Earlier this month, news broke that mangaka artist Jiro Kuwata passed away. While the artist and writer was known in Japan for series like Maboroshi Tantei and 8 Man, in the west we know him for one particular curiosity: the Batman manga. Its take on Batman 55 years on still feels unlike anything we’ve seen with the DC Comics character.
Re-reading the English translations of Kuwata’s “Batmanga” as it’s become known in the west — translated by Sheldon Drzka, and lettered by Wes Abbott — in the weeks since his passing is a peculiarly charming experience. It, like the 1966 Batman TV show whose mania sparked the manga’s creation in the first place — is like revisiting a forgotten time. In the decades since, and with more stories than you could fling a mountain’s worth of batarangs at in the process, how we have come to understand Batman’s existence in storytelling has become such a consensus that anything that runs counter to that is immediately novel.
It’s not just that Batmanga is evocative of Batman’s golden and silver age presentations. Like the Bright Knight that dazzled as its contemporary, Kuwata’s Batman is a gung-ho spirit, an action adventure hero as compassionate as he is boastful, as daring as he is cunning. This is in many ways Batman the performer, a swashbuckling hero who, given the sci-fi vibes of the series, almost feels less inspired by Adam West’s on-screen bravado and more like a reaction to him in the form of the Tokusatsu heroes of Japanese TV at the time. It’s a modern world where science reigns supreme, and Bruce’s adventures almost always involve the theft of some miraculous invention that could change the world. Kuwata’s Bruce Wayne, give or take the goofy bat-costume, wouldn’t feel out of place in something like Ultra Q. Hell, with the costume, give him a bike and another ten years and he’s practically Kamen Rider.

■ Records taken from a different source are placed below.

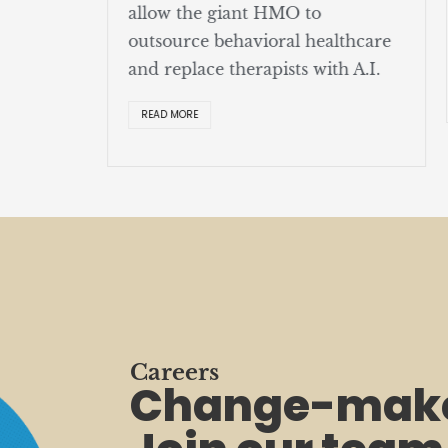
allow the giant HMO to
UC
outsource behavioral healthcare
and replace therapists with A.I.
R
READ MORE
Careers
Change-make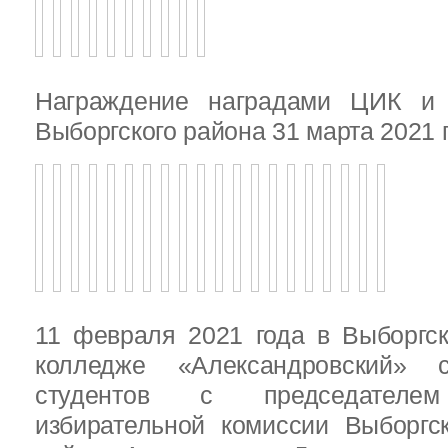
Награждение наградами ЦИК и
Выборгского района 31 марта 2021 
11 февраля 2021 года в Выборгс
колледже «Александровский» с
студентов с председателем
избирательной комиссии Выборгс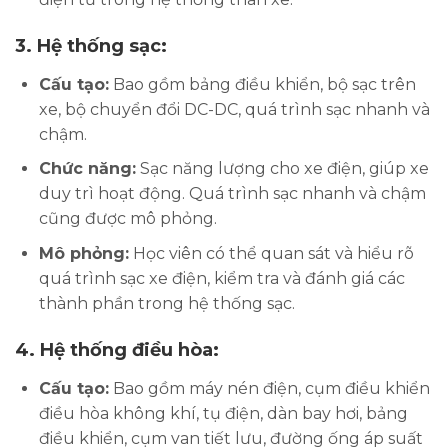
3.
Hệ thống sạc:
Cấu tạo:
Bao gồm bảng điều khiển, bộ sạc trên
xe, bộ chuyển đổi DC-DC, quá trình sạc nhanh và
chậm.
Chức năng:
Sạc năng lượng cho xe điện, giúp xe
duy trì hoạt động. Quá trình sạc nhanh và chậm
cũng được mô phỏng.
Mô phỏng:
Học viên có thể quan sát và hiểu rõ
quá trình sạc xe điện, kiểm tra và đánh giá các
thành phần trong hệ thống sạc.
4.
Hệ thống điều hòa:
Cấu tạo:
Bao gồm máy nén điện, cụm điều khiển
điều hòa không khí, tụ điện, dàn bay hơi, bảng
điều khiển, cụm van tiết lưu, đường ống áp suất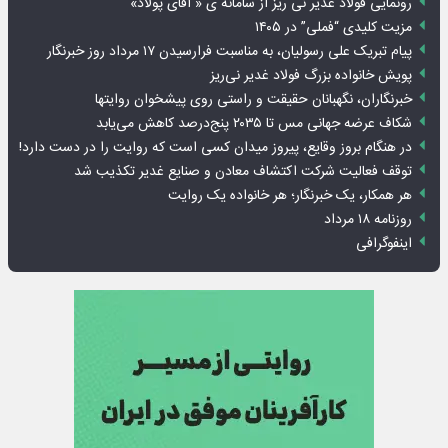
رونمایی فولاد غدیر نی ریز از سامانه ی « آقای پولاد»
مزیت کلیدی “فملی” در ۱۴۰۵
پیام تبریک علی رسولیان، به مناسبت فرارسیدن ۱۷ مرداد روز خبرنگار
پویش خانواده بزرگ فولاد غدیر نی‌ریز
خبرنگاران، نگهبانان حقیقت و راستی روی پیشخوان روایت­ها
شکاف عرضه جهانی مس تا ۲۰۳۵ پنج‌درصد کاهش می‌یابد
در هنگام بروز وقایع، پیروز میدان کسی است که روایت را در دست دارد!
توقف فعالیت شرکت اکتشاف معادن و صنایع غدیر تکذیب شد
هر همکار، یک خبرنگار؛ هر خانواده یک روایت
روزنامه ۱۸ مرداد
اینفوگرافی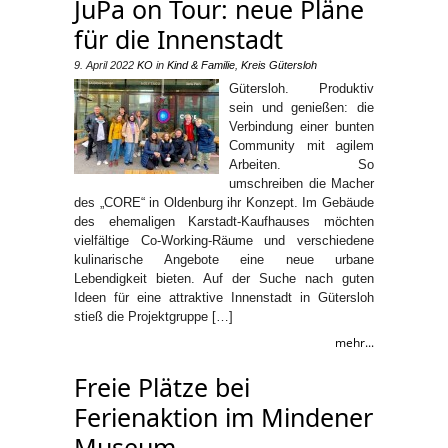
JuPa on Tour: neue Pläne
für die Innenstadt
9. April 2022
KO
in
Kind & Familie
,
Kreis Gütersloh
Gütersloh. Produktiv
sein und genießen: die
Verbindung einer bunten
Community mit agilem
Arbeiten. So
umschreiben die Macher
des „CORE“ in Oldenburg ihr Konzept. Im Gebäude
des ehemaligen Karstadt-Kaufhauses möchten
vielfältige Co-Working-Räume und verschiedene
kulinarische Angebote eine neue urbane
Lebendigkeit bieten. Auf der Suche nach guten
Ideen für eine attraktive Innenstadt in Gütersloh
stieß die Projektgruppe […]
mehr...
Freie Plätze bei
Ferienaktion im Mindener
Museum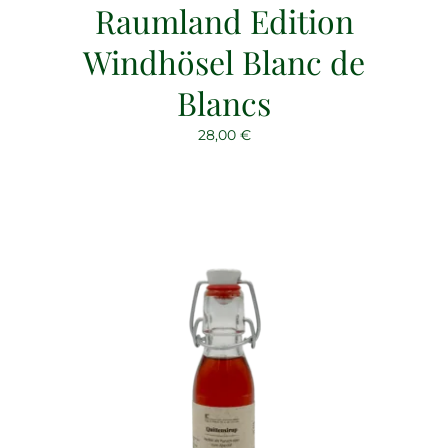
Raumland Edition
Windhösel Blanc de
Blancs
28,00
€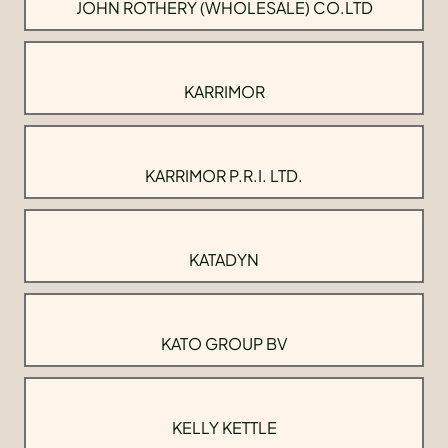
JOHN ROTHERY (WHOLESALE) CO.LTD
KARRIMOR
KARRIMOR P.R.I. LTD.
KATADYN
KATO GROUP BV
KELLY KETTLE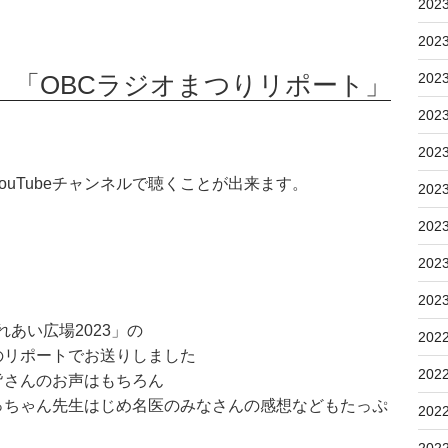
202
202
202
送分 「OBCラジオまつりリポート」
202
202
uTubeチャンネルで聴くことが出来ます。
202
202
202
202
れあい広場2023」の
202
のリポートでお送りしました
202
皆さんのお声はもちろん
っちゃん先生はじめ名医のみなさんの感想などもたっぷ
202
202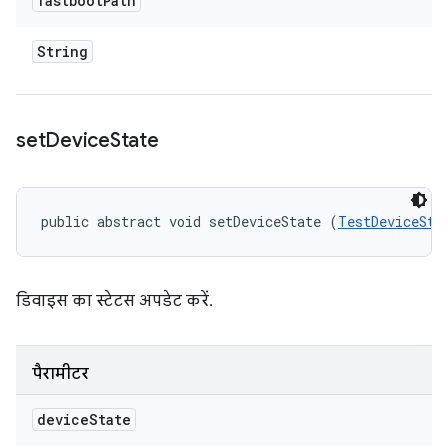
fastboot
Path
String
set
Device
State
public abstract void setDeviceState (
TestDeviceSta
डिवाइस का स्टेटस अपडेट करें.
पैरामीटर
device
State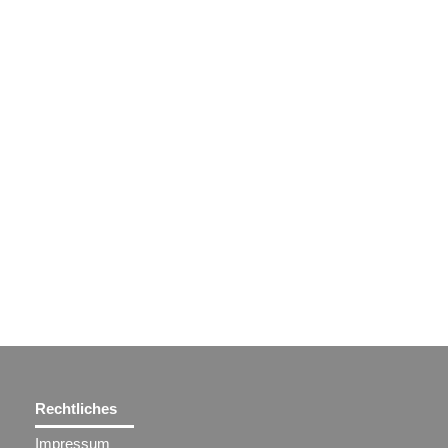
Rechtliches
Impressum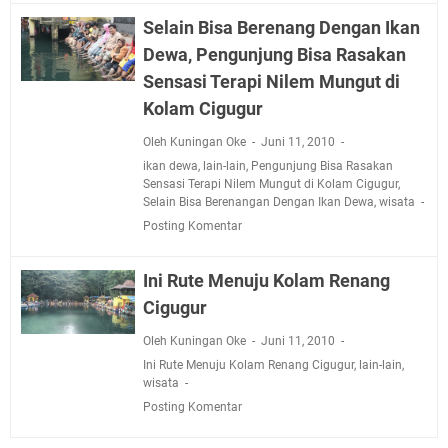
Selain Bisa Berenang Dengan Ikan
Dewa, Pengunjung Bisa Rasakan
Sensasi Terapi Nilem Mungut di
Kolam Cigugur
Oleh Kuningan Oke
Juni 11, 2010
ikan dewa
,
lain-lain
,
Pengunjung Bisa Rasakan
Sensasi Terapi Nilem Mungut di Kolam Cigugur
,
Selain Bisa Berenangan Dengan Ikan Dewa
,
wisata
Posting Komentar
Ini Rute Menuju Kolam Renang
Cigugur
Oleh Kuningan Oke
Juni 11, 2010
Ini Rute Menuju Kolam Renang Cigugur
,
lain-lain
,
wisata
Posting Komentar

But it’s not just in the tone of his adventures or the fact that the foes are different that makes these tales stand out. Batman’s iconic rogue’s gallery is nowhere to be found, replaced with sinister scientists, supernatural oddities, or deeply horrifying tricksters. What truly makes Kuwata’s Batman stand out is how imperfect he is. Batman and Robin are constantly put in peril that forces the former to work through, as the reader does, just how he’s going to get out. He’s outgunned, outnumbered, foiled, and put in direr and direr situations until he gets that “aha!” moment and puts it all together — but only after he’s been caught off guard and scrambled to survive.
There’s a reason the Batman is always prepared personality trait is a thing in the first place — modern versions of the character have taught us this time and time again, he always has a plan, is always five steps ahead of everyone, even his closest friends. The times we are asked to examine his vulnerabilities are deeply personal moments; when we see him open himself to others and get burned for it, or the way he compartmentalises eons of grief. Batman is lauded as a hero because he stands tall alongside gods thanks to his singular, human mortality, but so often the only way we get to see that humanity is as a tragic weakness, hidden away to survive in a world as dark as his heart is.
That Kuwata’s Batman rejects this to consider instead that Batman’s humanity is that he doesn’t always have things figured out — that he has to work through things no matter how dire, against all the odds, lean on Robin to help him get through — is a fascinating way to make the character feel relatable. Kuwata’s Batman is still the world’s greatest detective, but his strength doesn’t rely on having solved everything before we’ve even seen the trap sprung. He can be outmatched or fumble and has to have the strength to persevere until he’s finally figured out how to save the day (and his and Robin’s skin). It’s always a thrill, but it makes him feel far more human than the tragedies we rely on so often to humanise our current Dark Knight.
Batman’s legacy of course, stretches across over 80 years of stories and in so many mediums; not just in the comics, but in books, movies, games, TV shows. A “definitive” Batman doesn’t exist because there are so many different ways to interperet just who Bruce Wayne is when he puts on that mask, why he does it, and hell, if it’s him or not. But in that sea of interpretations, all these years later Kuwata’s take on the world’s greatest detective feels thoroughly unique — and a special part of the bat-tapestry that makes up those decades of stories.